## WORK ORDER
Copy the lines below exactly, starting at the line that contains "Following the methodological" and stopping after the last line, and include no other lines.

##########

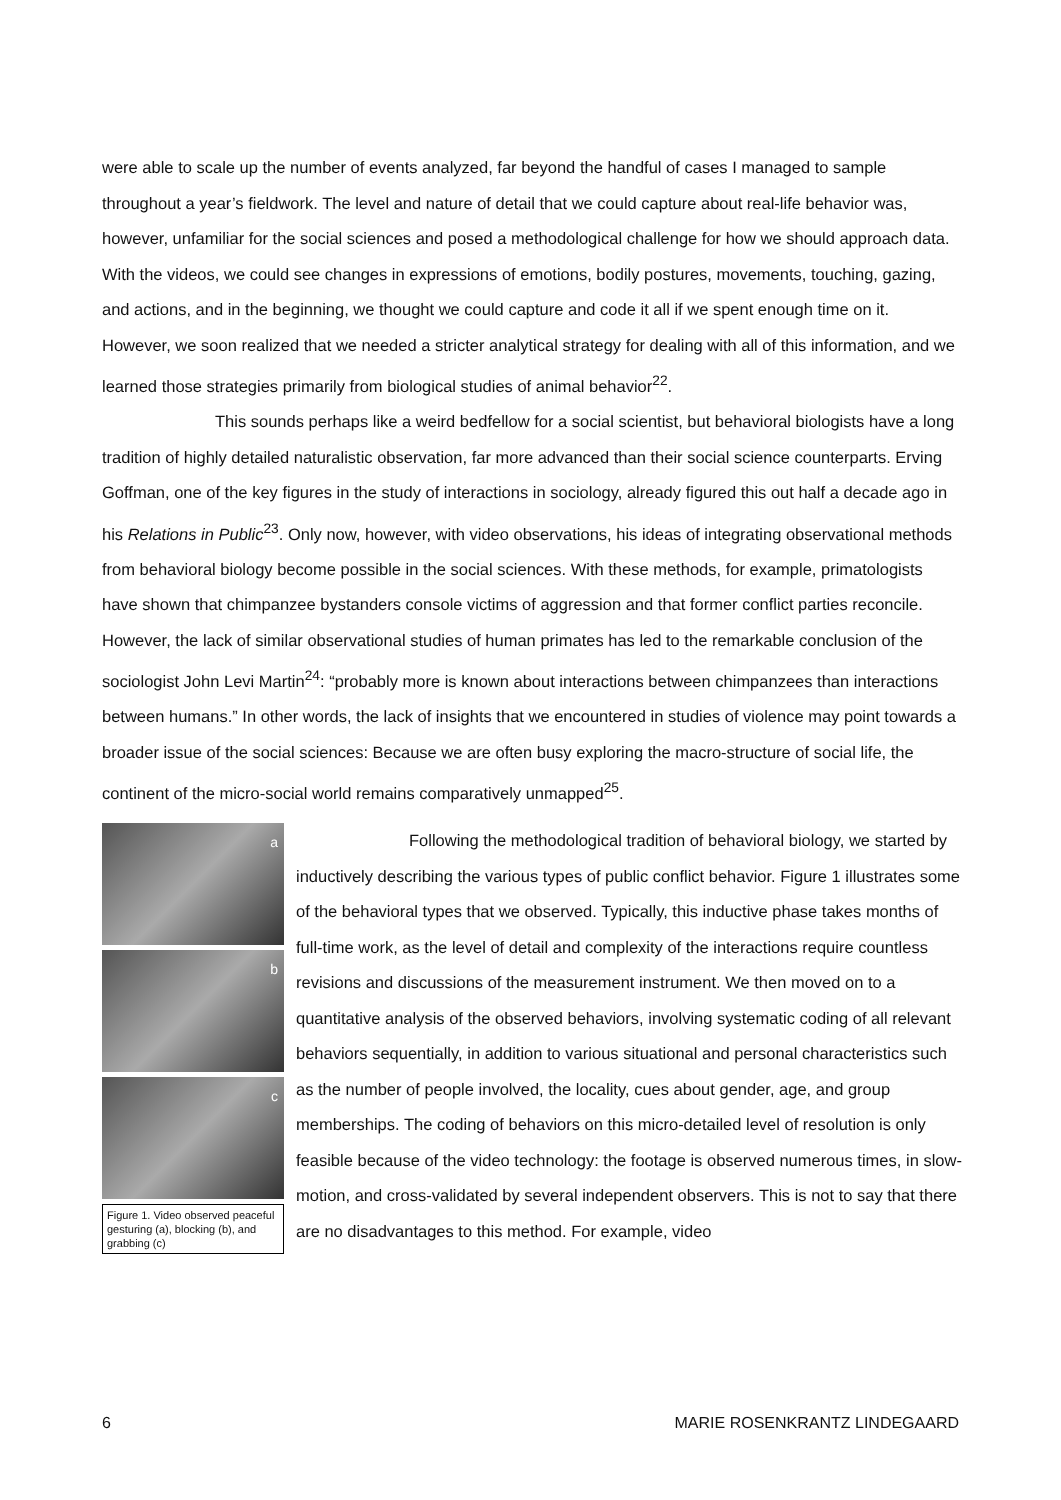were able to scale up the number of events analyzed, far beyond the handful of cases I managed to sample throughout a year’s fieldwork. The level and nature of detail that we could capture about real-life behavior was, however, unfamiliar for the social sciences and posed a methodological challenge for how we should approach data. With the videos, we could see changes in expressions of emotions, bodily postures, movements, touching, gazing, and actions, and in the beginning, we thought we could capture and code it all if we spent enough time on it. However, we soon realized that we needed a stricter analytical strategy for dealing with all of this information, and we learned those strategies primarily from biological studies of animal behavior<sup>22</sup>.
This sounds perhaps like a weird bedfellow for a social scientist, but behavioral biologists have a long tradition of highly detailed naturalistic observation, far more advanced than their social science counterparts. Erving Goffman, one of the key figures in the study of interactions in sociology, already figured this out half a decade ago in his Relations in Public<sup>23</sup>. Only now, however, with video observations, his ideas of integrating observational methods from behavioral biology become possible in the social sciences. With these methods, for example, primatologists have shown that chimpanzee bystanders console victims of aggression and that former conflict parties reconcile. However, the lack of similar observational studies of human primates has led to the remarkable conclusion of the sociologist John Levi Martin<sup>24</sup>: “probably more is known about interactions between chimpanzees than interactions between humans.” In other words, the lack of insights that we encountered in studies of violence may point towards a broader issue of the social sciences: Because we are often busy exploring the macro-structure of social life, the continent of the micro-social world remains comparatively unmapped<sup>25</sup>.
a
b
c
Figure 1. Video observed peaceful gesturing (a), blocking (b), and grabbing (c)
Following the methodological tradition of behavioral biology, we started by inductively describing the various types of public conflict behavior. Figure 1 illustrates some of the behavioral types that we observed. Typically, this inductive phase takes months of full-time work, as the level of detail and complexity of the interactions require countless revisions and discussions of the measurement instrument. We then moved on to a quantitative analysis of the observed behaviors, involving systematic coding of all relevant behaviors sequentially, in addition to various situational and personal characteristics such as the number of people involved, the locality, cues about gender, age, and group memberships. The coding of behaviors on this micro-detailed level of resolution is only feasible because of the video technology: the footage is observed numerous times, in slow-motion, and cross-validated by several independent observers. This is not to say that there are no disadvantages to this method. For example, video
6 MARIE ROSENKRANTZ LINDEGAARD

##########

## ANSWER BOX
Following the methodological tradition of behavioral biology, we started by inductively describing the various types of public conflict behavior. Figure 1 illustrates some of the behavioral types that we observed. Typically, this inductive phase takes months of full-time work, as the level of detail and complexity of the interactions require countless revisions and discussions of the measurement instrument. We then moved on to a quantitative analysis of the observed behaviors, involving systematic coding of all relevant behaviors sequentially, in addition to various situational and personal characteristics such as the number of people involved, the locality, cues about gender, age, and group memberships. The coding of behaviors on this micro-detailed level of resolution is only feasible because of the video technology: the footage is observed numerous times, in slow-motion, and cross-validated by several independent observers. This is not to say that there are no disadvantages to this method. For example, video
6 MARIE ROSENKRANTZ LINDEGAARD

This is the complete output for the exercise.